In this second lab, you will use stainless to verify a simple communication protocol. As we will see, Stainless also allows us to prove properties on traits and classes, which are at the core of every Scala program.

By now you should already have some familiarities with Stainless. You can nonetheless find useful ressources in the handout of Lab 1 or on Stainless repository.

Getting the source

To start working on this lab, you can either clone this entire repository, or download the present directory alone from Gitlab (there should be a button for this on the top right of the web interface).

The protocol

The communication protocol we will prove properties about involves two Endpoints that both hold a sending and a receiving buffer. They contain respetively the messages that still need to be sent, and the ones already received. The messages go through a Network that can be queried to know whether they have been transmitted. The protocol is then defined as follow:

  1. The sender sends a message over the network.
  2. It then queries the network to know whether the message has been transmitted.
  3. If this is the case, drop the last message sent from the buffer of the sender and add it to the buffer of the receiver. Otherwise skip to step 4.
  4. Repeat step 1 with the updated sender and receiver.

In practice this means a message will be sent over and over until it has been transmitted. Since we want to reason about finite programs, we will run the protocol for a finite number of iterations. The method simulating the protocol is Network.messageExchange.

Goal of the lab

The protocol, in addition to the classes representing the Network and the Endpoints of the communication, are already implemented. The goal of the lab is proving some properties of the protocol such as its correctness, optimality conditions etc...

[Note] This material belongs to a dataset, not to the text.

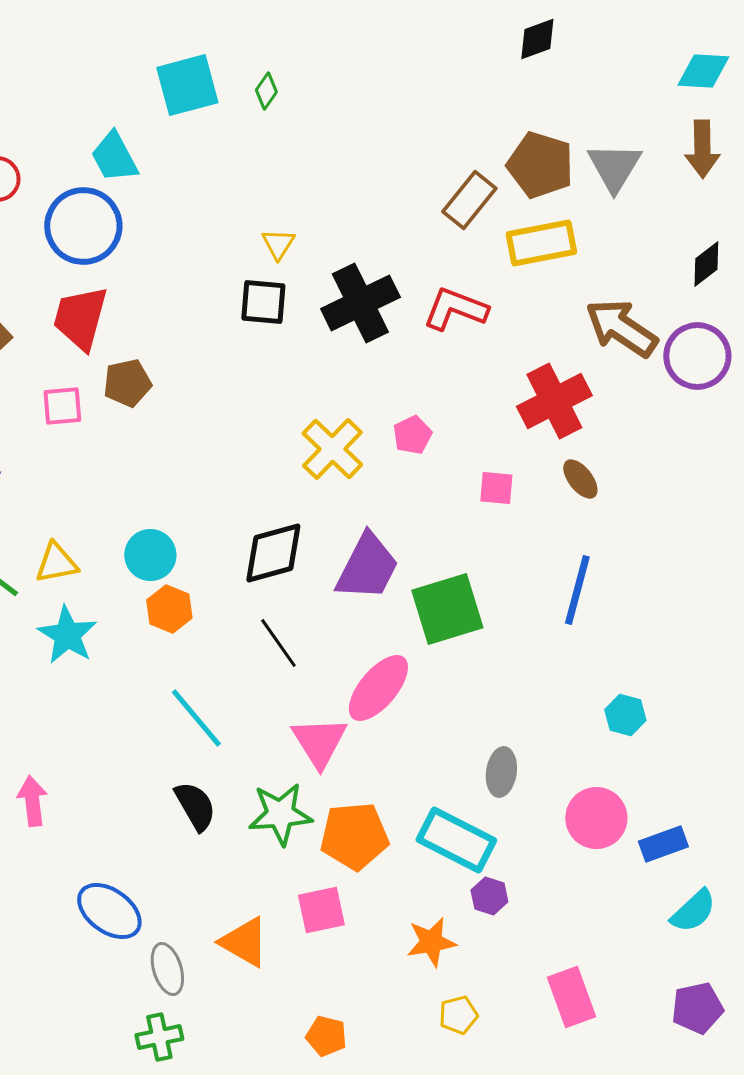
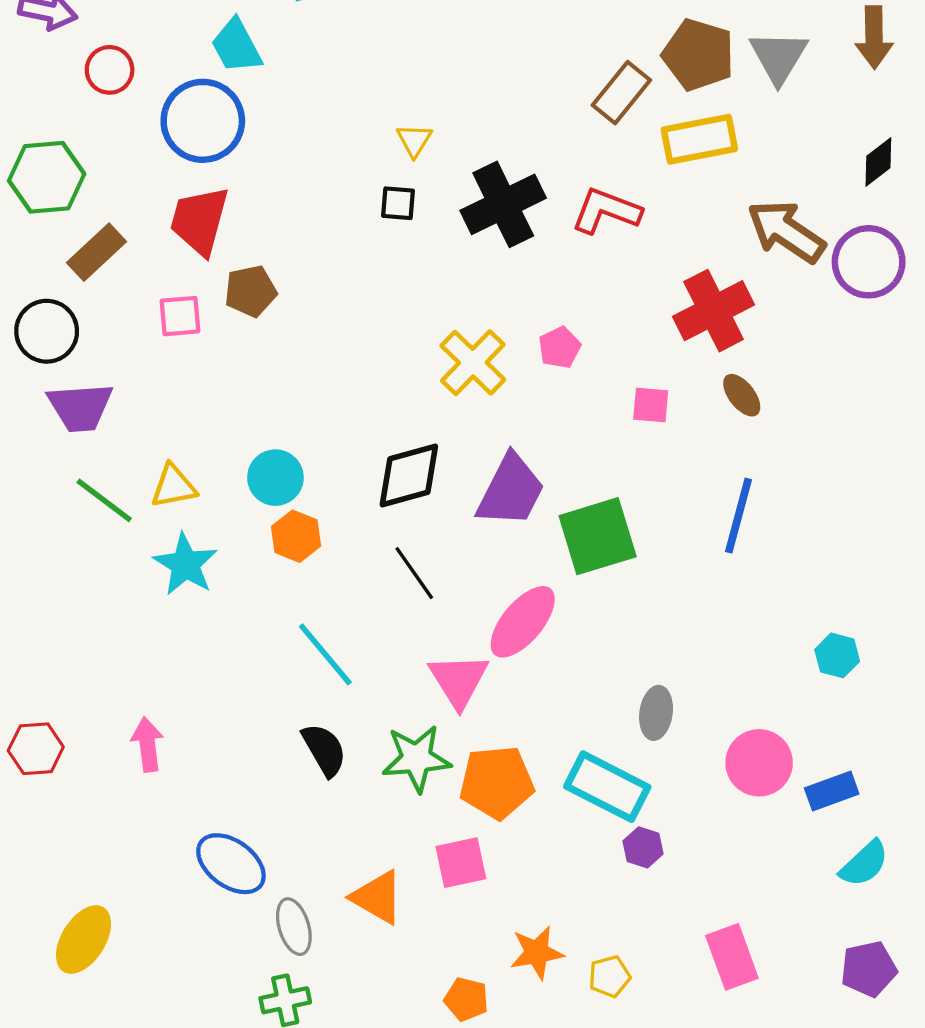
black square: (263, 302) -> (398, 203), size x0.7
cyan hexagon: (625, 715) -> (837, 655), moved
orange star: (431, 942) -> (537, 953), moved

As a reminder, these properties are stated in the form of functions which "do nothing": they return Unit and have no effects. You have to fill these functions with a proof of their statement. The file contains seven properties on messageExchange that you have to prove. Some proofs may be shorter than others but all of them can be written in less than 7 lines of code.

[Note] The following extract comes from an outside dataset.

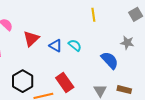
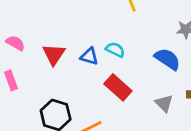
red rectangle: (65, 83) -> (118, 87), moved

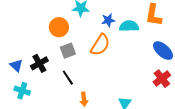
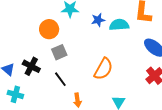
orange semicircle: (100, 45) -> (103, 69), moved
black cross: (39, 63) -> (31, 66), turned -30

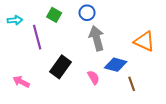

You are not allowed to change the definitions given in the file or the statement (parameters/return types, function name, requirements, conclusion, ...) of any of the properties. Even though this is not required, you may define new lemmas, but you need to prove them correct as well.

To check your proofs, use

# On Linux and WSL
> stainless SimpleProtocol.scala
# On Mac
> stainless --solvers=smt-z3 SimpleProtocol.scala

The provided configuration file (stainless.conf) will automatically set the SMT solver's timeout to 2 seconds. You can also pass other options by default such as --compact (only displaying VCs Stainless was not able to prove) or --watch by adding respectively compact=true and watch=true as new lines in the configuration file.

Submission

Once you've completed all proofs, you can submit your SimpleProtocol.scala file on Moodle. Only one member of each group should submit a solution.